JCoRe Sentence Boundary Detection Analysis Engine
A machine learning based sentence boundary detector
JSBD is a ML-based sentence splitter. It can be retrained on supported training material and is thus neither language nor domain dependent.
Requirement and Dependencies
JTBD is based on a slightly modified version of the machine learning toolkit MALLET (Version 2.0.x). The necessary libraries are included in the executable JAR (see below) and accessible via the JULIE Nexus artifact manager.
The input and output of an AE is done via annotation objects. The classes corresponding to these objects are part of the JCoRe Type System.
Using the AE - Descriptor Configuration
In UIMA, each component is configured by a descriptor in XML. Such a preconfigured descriptor is available under
src/main/resources/de/julielab/jcore/ but it can be further edited if so desired; see UIMA SDK User's Guide for further information.

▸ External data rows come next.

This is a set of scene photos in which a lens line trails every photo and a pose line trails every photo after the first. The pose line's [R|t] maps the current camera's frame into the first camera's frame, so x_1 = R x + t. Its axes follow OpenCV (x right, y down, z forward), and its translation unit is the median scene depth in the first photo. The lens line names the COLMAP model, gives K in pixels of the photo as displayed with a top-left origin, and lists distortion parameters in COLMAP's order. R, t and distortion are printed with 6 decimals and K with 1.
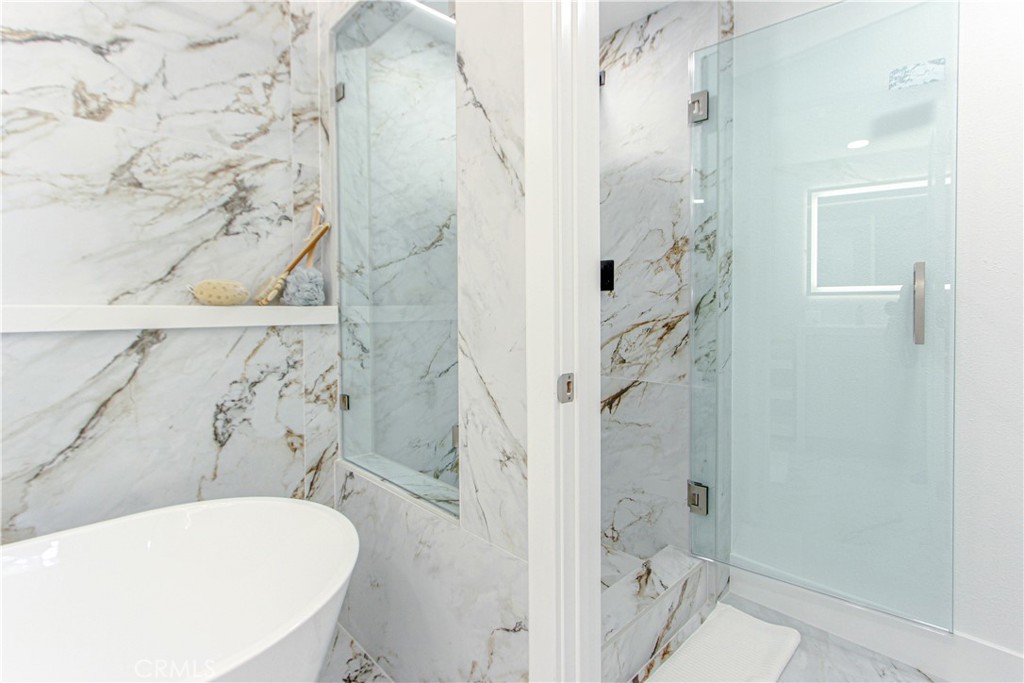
lens RADIAL K [[477.2, 0, 510.8], [0, 477.2, 318.8], [0, 0, 1]] dist [-0.007925, 0.004615]
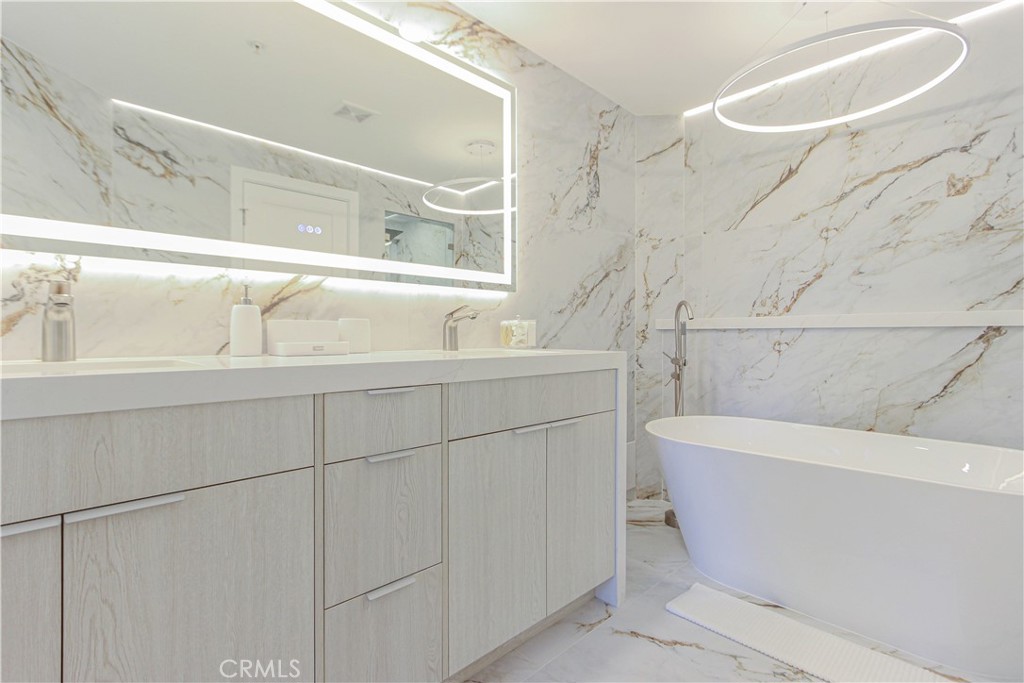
lens RADIAL K [[477.2, 0, 508.2], [0, 477.2, 334.0], [0, 0, 1]] dist [-0.007925, 0.004615]
pose [[-0.001441, 0.005000, -0.999986, 0.662137], [-0.020070, 0.999786, 0.005028, 0.063251], [0.999798, 0.020077, -0.001341, -0.458480]]
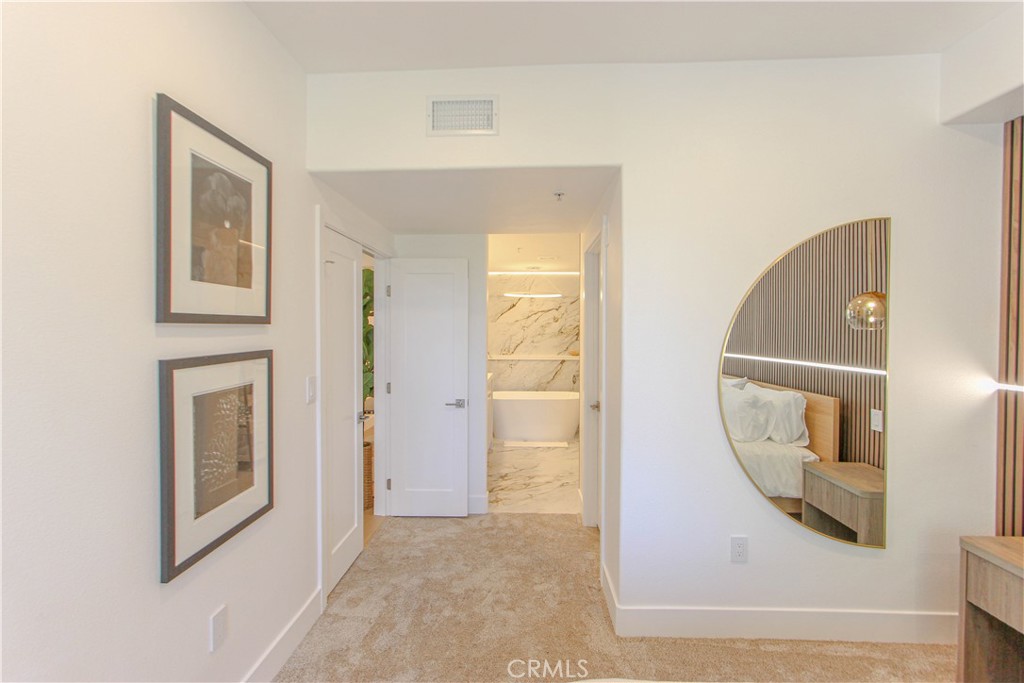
lens RADIAL K [[477.2, 0, 511.7], [0, 477.2, 336.2], [0, 0, 1]] dist [-0.007925, 0.004615]
pose [[0.696487, 0.011932, -0.717470, 2.608769], [-0.019521, 0.999807, -0.002323, -0.212830], [0.717304, 0.015623, 0.696585, -3.070665]]
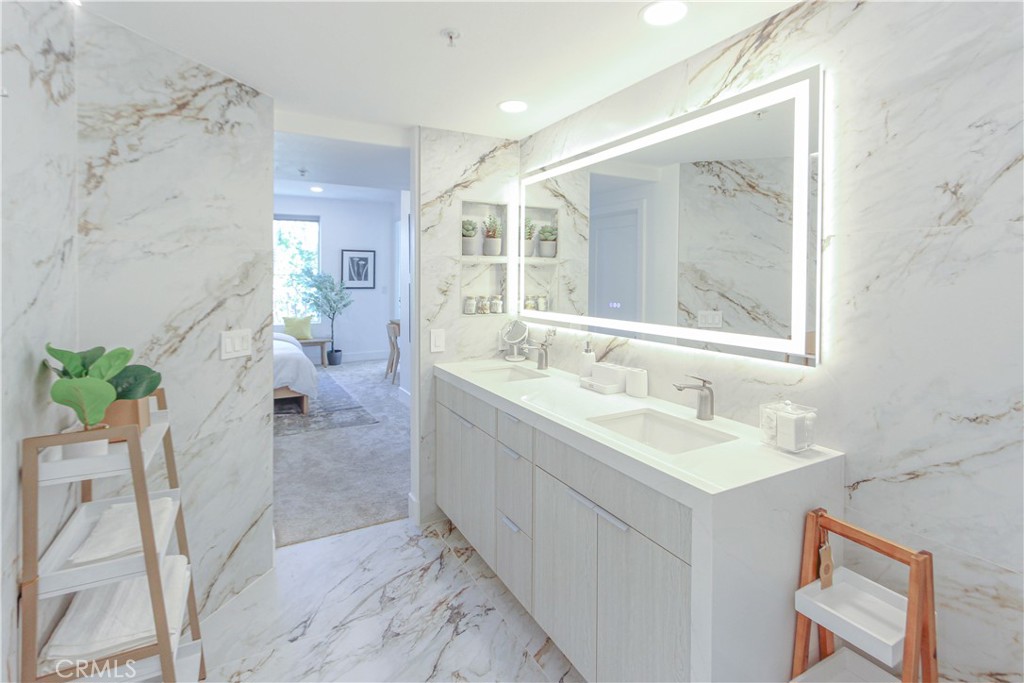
lens RADIAL K [[477.2, 0, 517.0], [0, 477.2, 282.5], [0, 0, 1]] dist [-0.007925, 0.004615]
pose [[-0.967827, -0.002114, 0.251608, -0.512527], [0.004173, 0.999692, 0.024451, -0.279987], [-0.251582, 0.024714, -0.967520, 0.739090]]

|Parameter Name||Parameter Type||Mandatory||Multivalued||Description|
|ModelFilename||String||yes||no||filename of trained model for JSBD|
|Postprocessing||Boolean||no||no||Indicates whether postprocessing should be run. Default: no postprocessing|
|ProcessingScope||String||no||no||The UIMA annotation type over which to iterate for doing the sentence segmentation. If nothing is given, the document text from the CAS is taken as scope! This is recommended as default!|
2. Predefined Settings
|Parameter Name||Parameter Syntax||Example|
|ModelFilename||valid path to a model file||
|* a model is not included; see the biomed-project fro a pre-built one|
An extensive documentation can be found under
You can also run JSBD just via the self-executing JAR
jsbd-<version>.jar. This will show the available modes.